As Ion Mihai Pacepa, onetime director of the Romanian espionage service (DIE), later explained, the PLO was conceived at a time when the KGB was creating “liberation front” organizations throughout the Third world. Others included the National Liberation Army of Bolivia, created in 1964 with help from Ernesto “Che” Guevara, and the National Liberation Army of Colombia, created in 1965 with help from Fidel Castro. But the PLO was the KGB’s most enduring achievement.
In 1964, the first PLO Council, consisting of 422 Palestinian representatives handpicked by the KGB, approved the Soviet blueprint for a Palestinian National Charter—a document drafted in Moscow—and made Ahmad Shukairy, the KGB’s agent of influence, the first PLO chairman. The Romanian intelligence service was given responsibility for providing the PLO with logistical support. Except for the arms, which were supplied by the KGB and the East German Stasi, everything, according to Ion Pacepa, “came from Bucharest.

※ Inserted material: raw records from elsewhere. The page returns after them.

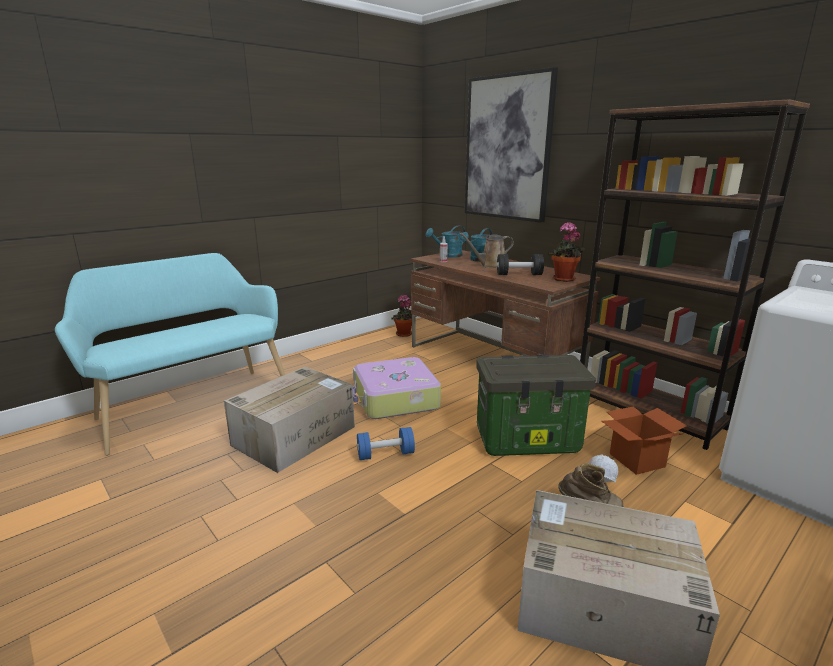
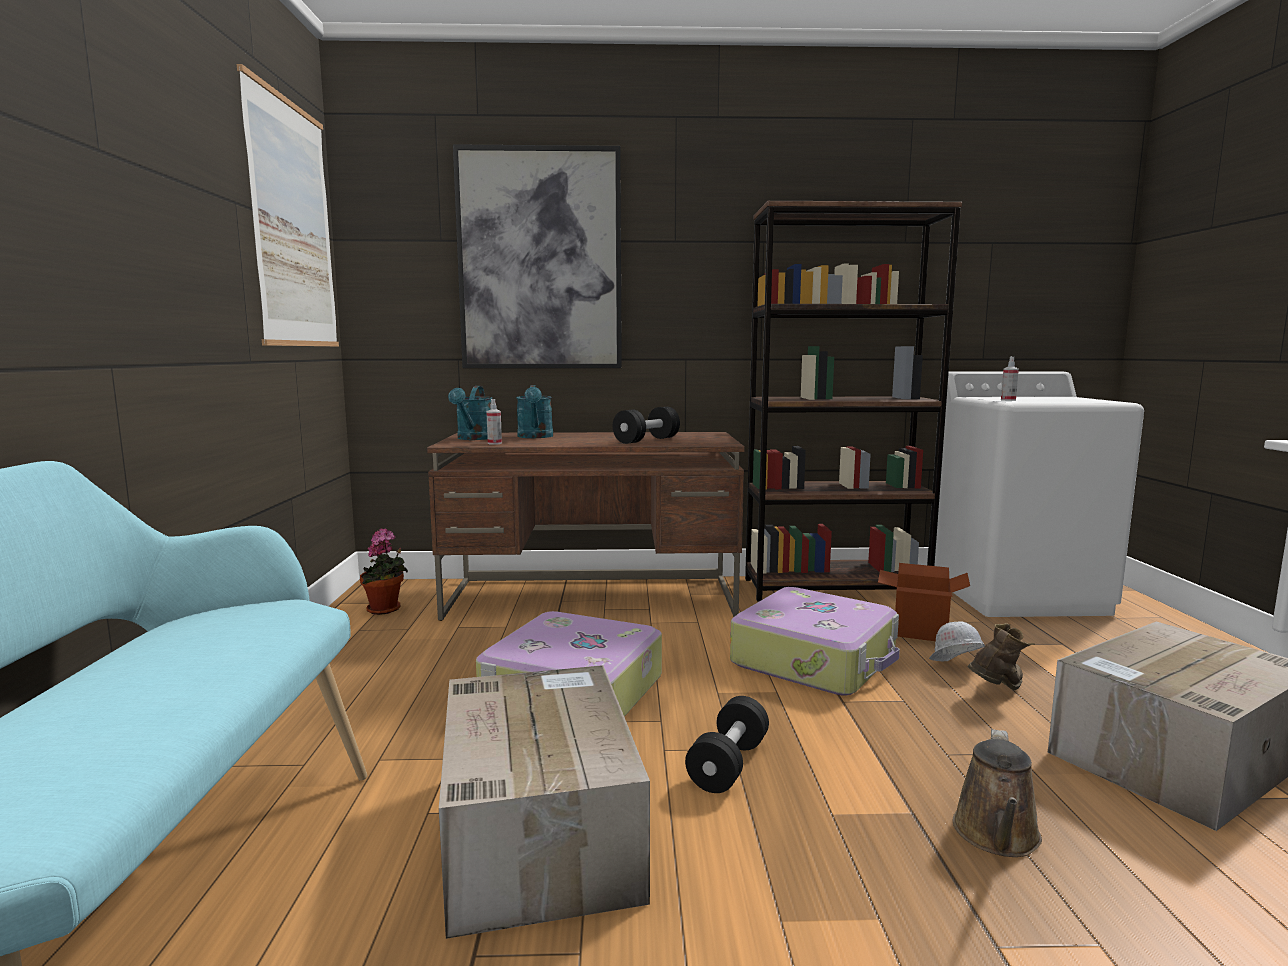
camera: 50 degrees left, 10 degrees down
(381, 138) = (292, 225): none -> picture
(385, 454) = (728, 764): blue dumbbell -> black dumbbell
(490, 265) = (575, 438): brown watering can -> brown watering can (997, 836)
(528, 440) = (816, 659): storage box -> suitcase
(563, 280) = (708, 437): potted plant -> none
(804, 300) = (1008, 400): none -> spray bottle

Even the PLO uniforms and the PLO stationery were manufactured in Romania free of charge, as a ‘comradely help.’ During those years, two Romanian cargo planes filled with goodies for the PLO landed in Beirut every week.”
The PLO came on the scene at a critical moment in Middle East history. At the Khartoum conference held shortly after the Six-Day war, the defeated and humiliated Arab states confronted the “new reality” of an Israel that seemed unbeatable in conventional warfare. The participants of the conference decided, among other things, to continue the war against Israel as what today would be called a “low intensity conflict.” The PLO’s Fatah forces were perfect to carry out this mission.

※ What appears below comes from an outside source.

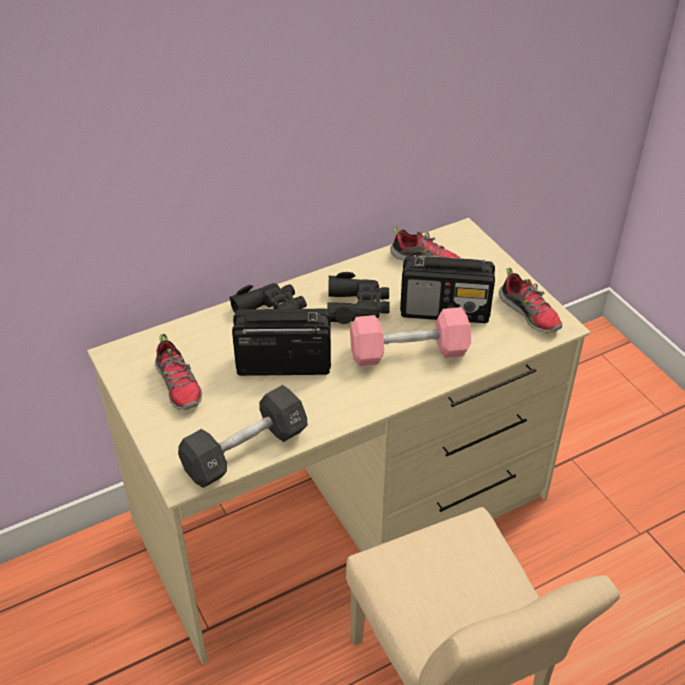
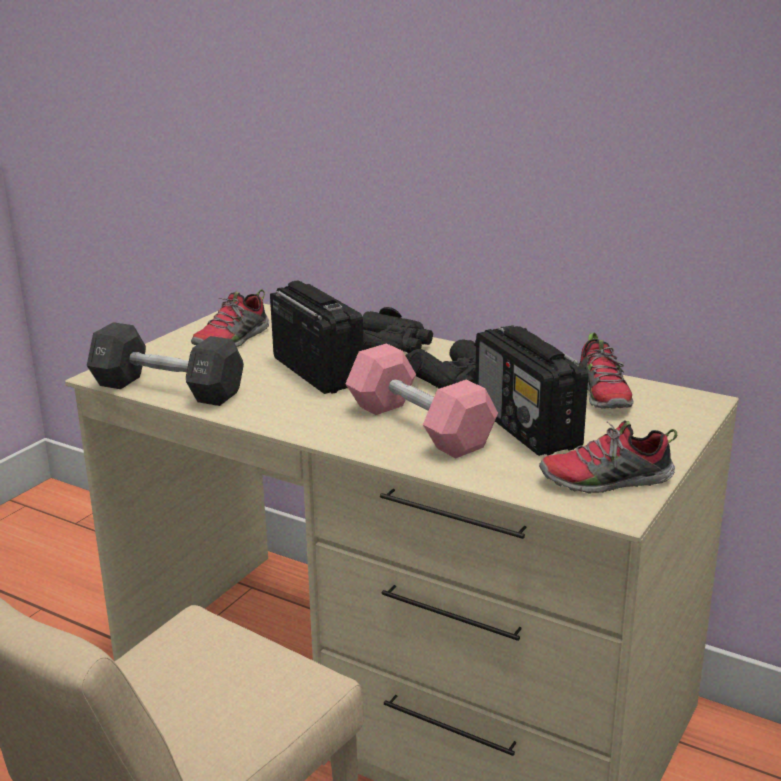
camera: 60 degrees right, 20 degrees down
(530, 313) = (606, 481): shoe -> shoe turned 60 degrees clockwise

The Soviets not only armed and trained Palestinian terrorists but also used them to arm and train other professional terrorists by the thousands. The International Department of the Central Committee of the Communist Party (CPSU), the Soviet Security Police (KGB), and Soviet Military Intelligence (GRU) all played major roles in this effort. From the late 1960s onwards, moreover, the PLO maintained contact with other terror groups—some of them neo-Nazi and extreme right-wing groups—offering them support and supplies, training and funding.
The Soviets also built Moscow’s Patrice Lumumba People’s Friendship University to serve as a base of indoctrination and training of potential “freedom fighters” from the Third world. More specialized training in terrorism was provided at locations in Baku, Odessa, Simferopol, and
Tashkent. Mahmoud Abbas, later to succeed Yassir Arafat as head of the PLO, was a graduate of Patrice Lumumba U, where he received his Ph.D. in 1982 after completing a thesis partly based on Holocaust denial.

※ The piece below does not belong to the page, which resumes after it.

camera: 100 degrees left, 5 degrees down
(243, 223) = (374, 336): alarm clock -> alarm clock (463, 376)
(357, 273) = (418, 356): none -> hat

Cuba was also used as a base for terrorist training and Marxist indoctrination, part of a symbiotic relationship between its revolutionary cadre and the PLO. The Cuban intelligence service (DGI) was under the direct command of the KGB after 1968. Palestinian terrorists were identified in Havana as early as 1966; and in the 1970s DGI representatives were dispatched to PLO camps in Lebanon to assist terrorists being nurtured by the Popular Front for the Liberation of Palestine (PFLP). In late April 1979, an agreement was reached for the PFLP to have several hundred of its terrorists trained in Cuba, following a meeting between its chief George Habash and Cuban officials.